Nasci pobre, em aldeia pobre deste país então pobre. Não passei fome: o meu pai era padeiro, tinha salário e um quilo de pão de segunda por dia. Não tive brinquedos, nem festas de aniversário, nem guloseimas. Nenhum luxo, nem sequer pelo Natal, em que, pela calada da noite, o Menino Jesus descia pela chaminé enfarruscada para deixar no meu sapato peúgas, roupa interior, talvez uns rebuçados.
Não me sabia, não me sentia pobre: vivia num mundo alternativo, de sonho, em permanente devaneio, prolongando no quotidiano a fantasia dos livros que devorava, uns emprestados, outros requisitados na Biblioteca Itinerante Calouste Gulbenkian: eu era o Tarzan, rei dos macacos, o Robinson Crusoé de uma ilha deserta do tamanho da minha rua, buscava o tesouro dos piratas nas minhas Matas (quarenta homens na mala do morto / ió ió e uma garrafa de rum, cantava o papagaio empoleirado no meu ombro), fazia no meu Nautilus milhares de léguas submarinas, ou sobrevoava África de balão, quando não era injustamente encarcerado em masmorra, de onde me evadiria um dia para ser o conde de Monte Cristo da vingança... Batia-me em vielas lado a lado com D'Artagnan e os três mosqueteiros, fugia de casa com o Huck Finn, embarcava rumo ao desastre com Pedro, Pescador de Baleias, acompanhava Ismael e Ahab na caça insana da terrível baleia branca…

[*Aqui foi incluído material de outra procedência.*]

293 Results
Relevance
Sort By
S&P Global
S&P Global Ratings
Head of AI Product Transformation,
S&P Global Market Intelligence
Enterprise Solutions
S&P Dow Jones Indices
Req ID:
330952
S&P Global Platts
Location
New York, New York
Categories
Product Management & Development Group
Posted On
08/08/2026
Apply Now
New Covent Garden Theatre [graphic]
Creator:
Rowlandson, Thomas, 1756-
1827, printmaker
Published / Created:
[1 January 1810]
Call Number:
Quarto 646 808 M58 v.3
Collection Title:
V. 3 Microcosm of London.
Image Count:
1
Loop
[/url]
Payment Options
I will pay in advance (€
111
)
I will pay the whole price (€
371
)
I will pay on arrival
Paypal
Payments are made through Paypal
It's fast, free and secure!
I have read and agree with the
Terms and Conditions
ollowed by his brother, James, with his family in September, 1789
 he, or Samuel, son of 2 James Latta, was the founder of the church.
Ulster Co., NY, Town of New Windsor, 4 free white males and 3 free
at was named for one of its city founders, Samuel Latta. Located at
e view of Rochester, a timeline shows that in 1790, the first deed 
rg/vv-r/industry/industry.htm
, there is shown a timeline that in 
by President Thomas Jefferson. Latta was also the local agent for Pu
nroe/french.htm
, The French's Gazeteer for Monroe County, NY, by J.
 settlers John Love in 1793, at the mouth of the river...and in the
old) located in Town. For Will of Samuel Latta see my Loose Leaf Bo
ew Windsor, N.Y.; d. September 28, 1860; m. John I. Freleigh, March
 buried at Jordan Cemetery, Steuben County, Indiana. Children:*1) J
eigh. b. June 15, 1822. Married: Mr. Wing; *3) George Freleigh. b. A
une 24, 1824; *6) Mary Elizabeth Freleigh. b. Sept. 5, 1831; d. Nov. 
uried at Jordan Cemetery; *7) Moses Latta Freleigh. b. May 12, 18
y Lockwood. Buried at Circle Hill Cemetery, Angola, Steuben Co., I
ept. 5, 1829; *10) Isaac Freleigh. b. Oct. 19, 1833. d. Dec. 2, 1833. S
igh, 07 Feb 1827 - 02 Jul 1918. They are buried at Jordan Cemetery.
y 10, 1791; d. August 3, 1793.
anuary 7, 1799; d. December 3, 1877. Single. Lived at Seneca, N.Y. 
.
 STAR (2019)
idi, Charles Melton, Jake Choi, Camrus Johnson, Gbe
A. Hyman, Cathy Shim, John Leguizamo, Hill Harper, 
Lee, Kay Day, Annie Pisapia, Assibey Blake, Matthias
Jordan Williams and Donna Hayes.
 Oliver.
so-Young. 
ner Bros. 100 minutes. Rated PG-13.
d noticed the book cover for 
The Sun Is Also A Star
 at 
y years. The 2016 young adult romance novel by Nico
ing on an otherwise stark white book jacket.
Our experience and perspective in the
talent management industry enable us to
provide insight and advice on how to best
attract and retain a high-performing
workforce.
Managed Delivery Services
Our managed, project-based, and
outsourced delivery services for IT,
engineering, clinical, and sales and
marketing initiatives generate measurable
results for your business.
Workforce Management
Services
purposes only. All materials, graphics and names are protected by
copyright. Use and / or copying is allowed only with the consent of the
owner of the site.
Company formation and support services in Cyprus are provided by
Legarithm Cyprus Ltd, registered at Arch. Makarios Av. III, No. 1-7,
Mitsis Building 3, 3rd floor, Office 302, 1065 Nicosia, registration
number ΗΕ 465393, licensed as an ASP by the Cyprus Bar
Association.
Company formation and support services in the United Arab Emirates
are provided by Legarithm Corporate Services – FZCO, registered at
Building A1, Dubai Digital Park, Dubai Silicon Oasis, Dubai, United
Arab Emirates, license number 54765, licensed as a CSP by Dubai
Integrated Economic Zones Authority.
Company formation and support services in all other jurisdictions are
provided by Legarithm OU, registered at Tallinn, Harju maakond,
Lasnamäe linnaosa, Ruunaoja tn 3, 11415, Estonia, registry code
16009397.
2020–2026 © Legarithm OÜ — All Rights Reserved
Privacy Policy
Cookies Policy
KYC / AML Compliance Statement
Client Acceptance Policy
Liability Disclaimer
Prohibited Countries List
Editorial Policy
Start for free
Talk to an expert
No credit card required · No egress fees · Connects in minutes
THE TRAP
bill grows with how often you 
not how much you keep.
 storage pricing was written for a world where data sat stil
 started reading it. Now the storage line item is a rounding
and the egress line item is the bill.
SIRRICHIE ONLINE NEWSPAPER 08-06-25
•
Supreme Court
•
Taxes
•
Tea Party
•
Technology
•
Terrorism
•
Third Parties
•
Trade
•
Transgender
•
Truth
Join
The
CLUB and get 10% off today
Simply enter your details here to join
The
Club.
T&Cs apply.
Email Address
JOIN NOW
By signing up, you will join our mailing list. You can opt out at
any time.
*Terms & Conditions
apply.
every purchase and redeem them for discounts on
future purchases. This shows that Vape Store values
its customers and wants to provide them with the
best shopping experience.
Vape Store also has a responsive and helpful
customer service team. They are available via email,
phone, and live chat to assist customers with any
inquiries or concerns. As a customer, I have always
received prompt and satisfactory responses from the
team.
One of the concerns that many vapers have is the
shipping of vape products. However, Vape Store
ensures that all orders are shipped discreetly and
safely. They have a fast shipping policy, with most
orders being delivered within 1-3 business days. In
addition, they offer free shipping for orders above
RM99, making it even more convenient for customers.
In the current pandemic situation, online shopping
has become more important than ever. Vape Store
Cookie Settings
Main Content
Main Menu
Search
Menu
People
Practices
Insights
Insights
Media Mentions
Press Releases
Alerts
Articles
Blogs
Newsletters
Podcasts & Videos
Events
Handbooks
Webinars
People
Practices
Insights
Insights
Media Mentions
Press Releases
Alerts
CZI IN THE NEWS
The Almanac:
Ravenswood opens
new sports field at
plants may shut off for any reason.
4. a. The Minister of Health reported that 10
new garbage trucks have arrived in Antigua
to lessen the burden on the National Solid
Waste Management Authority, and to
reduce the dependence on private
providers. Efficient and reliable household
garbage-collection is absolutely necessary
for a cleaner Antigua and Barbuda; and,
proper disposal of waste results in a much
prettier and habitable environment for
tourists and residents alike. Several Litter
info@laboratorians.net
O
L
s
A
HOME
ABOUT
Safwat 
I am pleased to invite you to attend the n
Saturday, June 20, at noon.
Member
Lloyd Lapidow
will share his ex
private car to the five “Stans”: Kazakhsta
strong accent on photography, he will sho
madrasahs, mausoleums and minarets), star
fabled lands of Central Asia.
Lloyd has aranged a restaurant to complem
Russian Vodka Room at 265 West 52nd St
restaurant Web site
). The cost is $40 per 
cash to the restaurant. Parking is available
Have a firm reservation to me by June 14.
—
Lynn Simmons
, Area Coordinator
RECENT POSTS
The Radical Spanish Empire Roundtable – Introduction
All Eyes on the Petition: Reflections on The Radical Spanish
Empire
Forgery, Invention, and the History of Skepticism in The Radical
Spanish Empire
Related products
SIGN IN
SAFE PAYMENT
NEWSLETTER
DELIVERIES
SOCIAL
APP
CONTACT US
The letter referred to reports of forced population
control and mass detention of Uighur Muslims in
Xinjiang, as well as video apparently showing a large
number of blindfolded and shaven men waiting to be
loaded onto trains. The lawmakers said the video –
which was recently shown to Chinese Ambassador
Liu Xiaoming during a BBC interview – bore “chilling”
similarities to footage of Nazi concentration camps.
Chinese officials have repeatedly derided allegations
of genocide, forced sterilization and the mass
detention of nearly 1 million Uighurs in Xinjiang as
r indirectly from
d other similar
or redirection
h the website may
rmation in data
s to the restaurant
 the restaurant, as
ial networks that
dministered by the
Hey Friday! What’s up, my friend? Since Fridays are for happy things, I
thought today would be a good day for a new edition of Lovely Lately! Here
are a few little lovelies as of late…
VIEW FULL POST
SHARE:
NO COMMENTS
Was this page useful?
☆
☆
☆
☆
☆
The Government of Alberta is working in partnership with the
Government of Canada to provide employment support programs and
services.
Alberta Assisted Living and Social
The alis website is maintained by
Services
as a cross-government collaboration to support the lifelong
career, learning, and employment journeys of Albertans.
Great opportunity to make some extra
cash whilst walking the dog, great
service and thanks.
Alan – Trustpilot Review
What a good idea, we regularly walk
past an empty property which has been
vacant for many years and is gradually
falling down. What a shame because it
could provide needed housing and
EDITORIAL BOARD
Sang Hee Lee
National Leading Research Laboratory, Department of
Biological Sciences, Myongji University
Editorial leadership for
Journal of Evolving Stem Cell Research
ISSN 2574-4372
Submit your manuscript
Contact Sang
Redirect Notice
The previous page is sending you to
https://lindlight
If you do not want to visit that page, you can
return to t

Professores falavam sem que os ouvisse, entediava-me nas aulas de Desenho, brincava nas Oficinas, em cada sábado formava no recreio para a ordem unida da Mocidade Portuguesa -- ou faltava a umas e outras, para andar de barco no Alcoa, pelo que no segundo ano quase reprovei, precisamente a Mocidade, a que só podia dar três faltas...
Todas as disciplinas contavam para a média, e eu, muito mais novo que os meus colegas, era um desastre a Canto Coral, uma nódoa a Desenho, um incapaz a Oficinas, um nulo a Ginástica (assim se chamava então), cujo professor dava também Trabalhos no Campo – duas horas seguidas a ditar apontamentos; embora mediano a Matemática, brilhava a Português, História, Ciências, o que não chegou para a média de catorze, e perdi a bolsa de estudo que me permitira ir estudar. E ao terceiro ano, o primeiro do curso de Formação de Serralheiros, reprovei: 8 a Oficinas, 9 a Desenho de Máquinas -- nas restantes disciplinas, positivas bem razoáveis.
Vergonha tamanha que, se acaso saí de casa naquelas férias grandes, foi às escondidas. E nunca mais reprovei outro ano.